**What to do**
Leave every picture out and write out the records below exactly.

**Provided records**
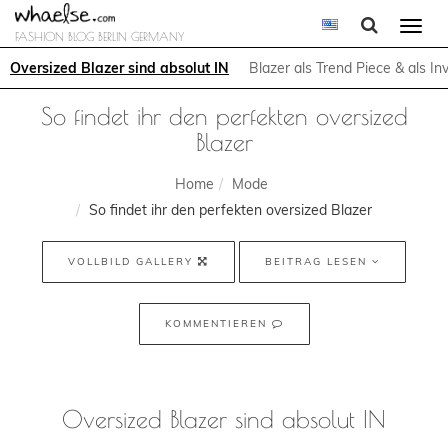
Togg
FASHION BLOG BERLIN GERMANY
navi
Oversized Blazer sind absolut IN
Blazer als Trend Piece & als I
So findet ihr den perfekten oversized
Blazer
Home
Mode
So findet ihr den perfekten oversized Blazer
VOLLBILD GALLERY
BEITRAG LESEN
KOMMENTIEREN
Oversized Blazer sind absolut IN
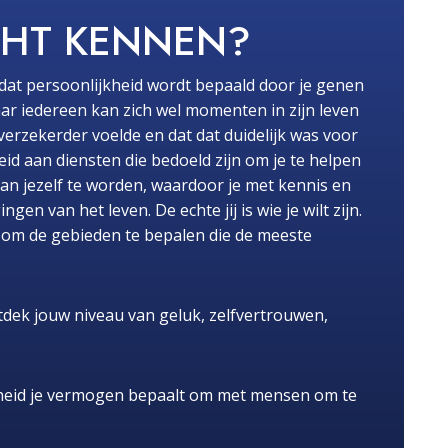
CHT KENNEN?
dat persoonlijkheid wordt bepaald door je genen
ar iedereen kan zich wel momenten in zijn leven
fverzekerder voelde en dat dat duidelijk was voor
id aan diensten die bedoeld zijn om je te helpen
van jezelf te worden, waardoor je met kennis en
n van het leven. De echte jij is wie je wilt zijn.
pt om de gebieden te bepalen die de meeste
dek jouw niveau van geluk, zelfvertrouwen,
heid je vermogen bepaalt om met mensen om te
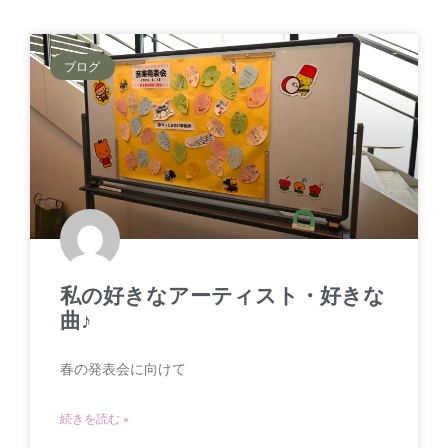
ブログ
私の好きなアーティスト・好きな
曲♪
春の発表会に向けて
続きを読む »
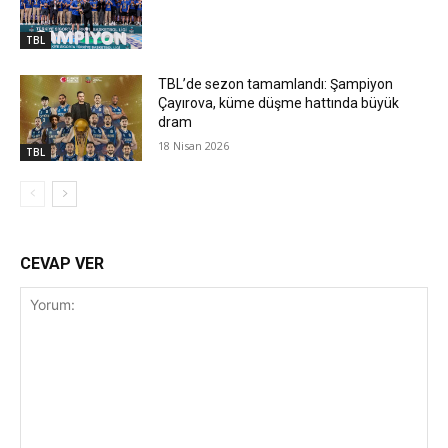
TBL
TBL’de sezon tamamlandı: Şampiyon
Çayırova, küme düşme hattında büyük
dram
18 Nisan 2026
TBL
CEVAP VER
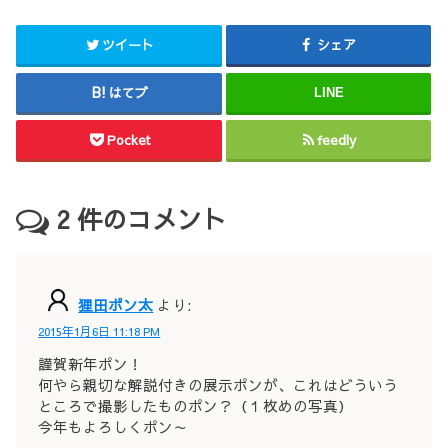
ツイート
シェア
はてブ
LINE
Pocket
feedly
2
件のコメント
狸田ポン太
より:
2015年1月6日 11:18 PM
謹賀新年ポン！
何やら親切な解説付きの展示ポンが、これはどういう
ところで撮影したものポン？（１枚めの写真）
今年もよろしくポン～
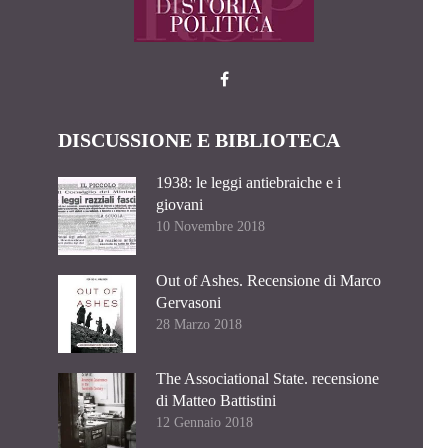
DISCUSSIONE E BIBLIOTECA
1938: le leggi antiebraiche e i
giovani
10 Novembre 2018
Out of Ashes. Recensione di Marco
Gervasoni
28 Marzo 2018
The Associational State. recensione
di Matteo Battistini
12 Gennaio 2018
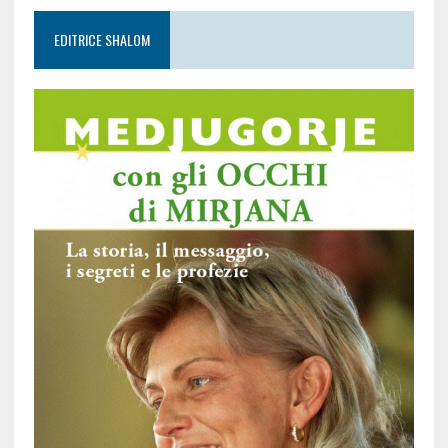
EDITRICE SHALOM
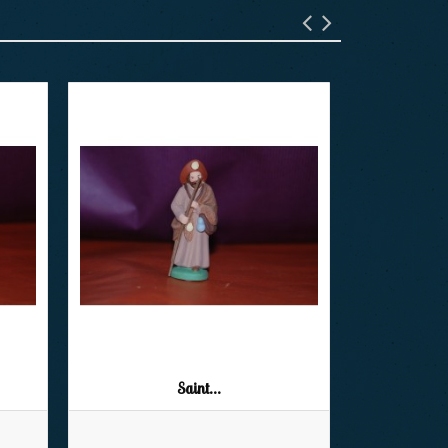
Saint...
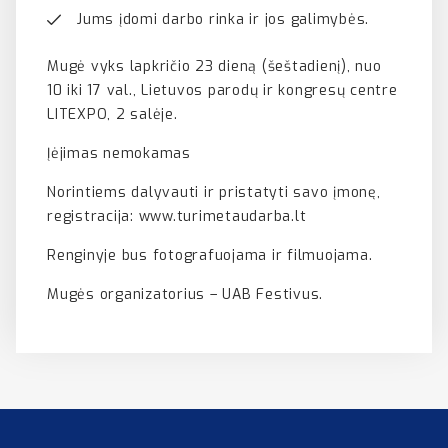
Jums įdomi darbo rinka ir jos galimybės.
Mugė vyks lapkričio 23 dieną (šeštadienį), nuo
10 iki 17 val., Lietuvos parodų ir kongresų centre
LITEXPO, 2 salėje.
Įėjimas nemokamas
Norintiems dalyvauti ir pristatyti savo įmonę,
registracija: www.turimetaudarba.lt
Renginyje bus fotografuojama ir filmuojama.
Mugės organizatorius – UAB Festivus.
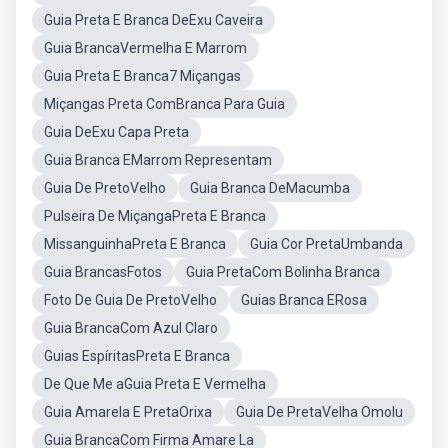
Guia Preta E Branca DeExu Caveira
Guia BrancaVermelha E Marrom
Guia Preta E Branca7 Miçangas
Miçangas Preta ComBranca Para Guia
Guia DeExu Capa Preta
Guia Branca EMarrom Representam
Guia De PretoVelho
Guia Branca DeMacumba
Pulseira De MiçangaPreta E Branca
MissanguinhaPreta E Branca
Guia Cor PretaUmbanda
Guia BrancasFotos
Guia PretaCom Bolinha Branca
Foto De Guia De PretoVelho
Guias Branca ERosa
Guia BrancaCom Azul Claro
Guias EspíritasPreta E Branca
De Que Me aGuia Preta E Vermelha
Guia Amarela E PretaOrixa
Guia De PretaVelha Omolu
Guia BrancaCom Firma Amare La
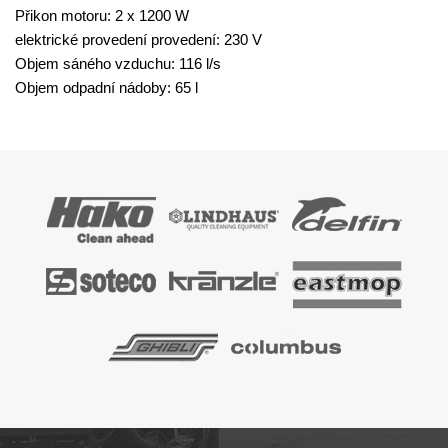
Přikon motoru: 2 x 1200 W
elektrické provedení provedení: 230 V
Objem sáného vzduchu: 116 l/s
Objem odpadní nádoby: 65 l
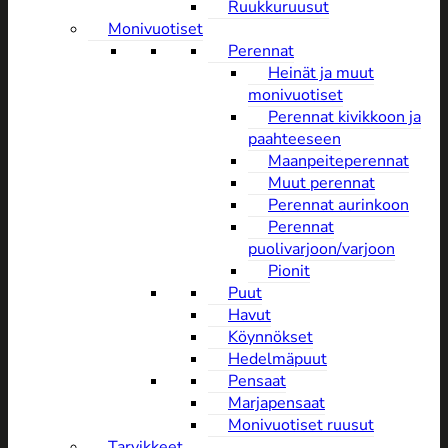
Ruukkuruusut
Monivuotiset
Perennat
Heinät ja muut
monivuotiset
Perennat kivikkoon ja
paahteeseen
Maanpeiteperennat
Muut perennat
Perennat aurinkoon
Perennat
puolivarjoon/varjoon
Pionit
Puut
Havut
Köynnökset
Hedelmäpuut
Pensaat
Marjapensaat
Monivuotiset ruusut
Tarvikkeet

**Completed task**
Togg
FASHION BLOG BERLIN GERMANY
navi
Oversized Blazer sind absolut IN
Blazer als Trend Piece & als I
So findet ihr den perfekten oversized
Blazer
Home
Mode
So findet ihr den perfekten oversized Blazer
VOLLBILD GALLERY
BEITRAG LESEN
KOMMENTIEREN
Oversized Blazer sind absolut IN
CHT KENNEN?
dat persoonlijkheid wordt bepaald door je genen
ar iedereen kan zich wel momenten in zijn leven
fverzekerder voelde en dat dat duidelijk was voor
id aan diensten die bedoeld zijn om je te helpen
van jezelf te worden, waardoor je met kennis en
n van het leven. De echte jij is wie je wilt zijn.
pt om de gebieden te bepalen die de meeste
dek jouw niveau van geluk, zelfvertrouwen,
heid je vermogen bepaalt om met mensen om te
ブログ
私の好きなアーティスト・好きな
曲♪
春の発表会に向けて
続きを読む »
TBL
TBL’de sezon tamamlandı: Şampiyon
Çayırova, küme düşme hattında büyük
dram
18 Nisan 2026
TBL
CEVAP VER
ツイート
シェア
はてブ
LINE
Pocket
feedly
2
件のコメント
狸田ポン太
より:
2015年1月6日 11:18 PM
謹賀新年ポン！
何やら親切な解説付きの展示ポンが、これはどういう
ところで撮影したものポン？（１枚めの写真）
今年もよろしくポン～
DISCUSSIONE E BIBLIOTECA
1938: le leggi antiebraiche e i
giovani
10 Novembre 2018
Out of Ashes. Recensione di Marco
Gervasoni
28 Marzo 2018
The Associational State. recensione
di Matteo Battistini
12 Gennaio 2018
EDITRICE SHALOM
Saint...
Jums įdomi darbo rinka ir jos galimybės.
Mugė vyks lapkričio 23 dieną (šeštadienį), nuo
10 iki 17 val., Lietuvos parodų ir kongresų centre
LITEXPO, 2 salėje.
Įėjimas nemokamas
Norintiems dalyvauti ir pristatyti savo įmonę,
registracija: www.turimetaudarba.lt
Renginyje bus fotografuojama ir filmuojama.
Mugės organizatorius – UAB Festivus.
Guia Preta E Branca DeExu Caveira
Guia BrancaVermelha E Marrom
Guia Preta E Branca7 Miçangas
Miçangas Preta ComBranca Para Guia
Guia DeExu Capa Preta
Guia Branca EMarrom Representam
Guia De PretoVelho
Guia Branca DeMacumba
Pulseira De MiçangaPreta E Branca
MissanguinhaPreta E Branca
Guia Cor PretaUmbanda
Guia BrancasFotos
Guia PretaCom Bolinha Branca
Foto De Guia De PretoVelho
Guias Branca ERosa
Guia BrancaCom Azul Claro
Guias EspíritasPreta E Branca
De Que Me aGuia Preta E Vermelha
Guia Amarela E PretaOrixa
Guia De PretaVelha Omolu
Guia BrancaCom Firma Amare La
Přikon motoru: 2 x 1200 W
elektrické provedení provedení: 230 V
Objem sáného vzduchu: 116 l/s
Objem odpadní nádoby: 65 l
Ruukkuruusut
Monivuotiset
Perennat
Heinät ja muut
monivuotiset
Perennat kivikkoon ja
paahteeseen
Maanpeiteperennat
Muut perennat
Perennat aurinkoon
Perennat
puolivarjoon/varjoon
Pionit
Puut
Havut
Köynnökset
Hedelmäpuut
Pensaat
Marjapensaat
Monivuotiset ruusut
Tarvikkeet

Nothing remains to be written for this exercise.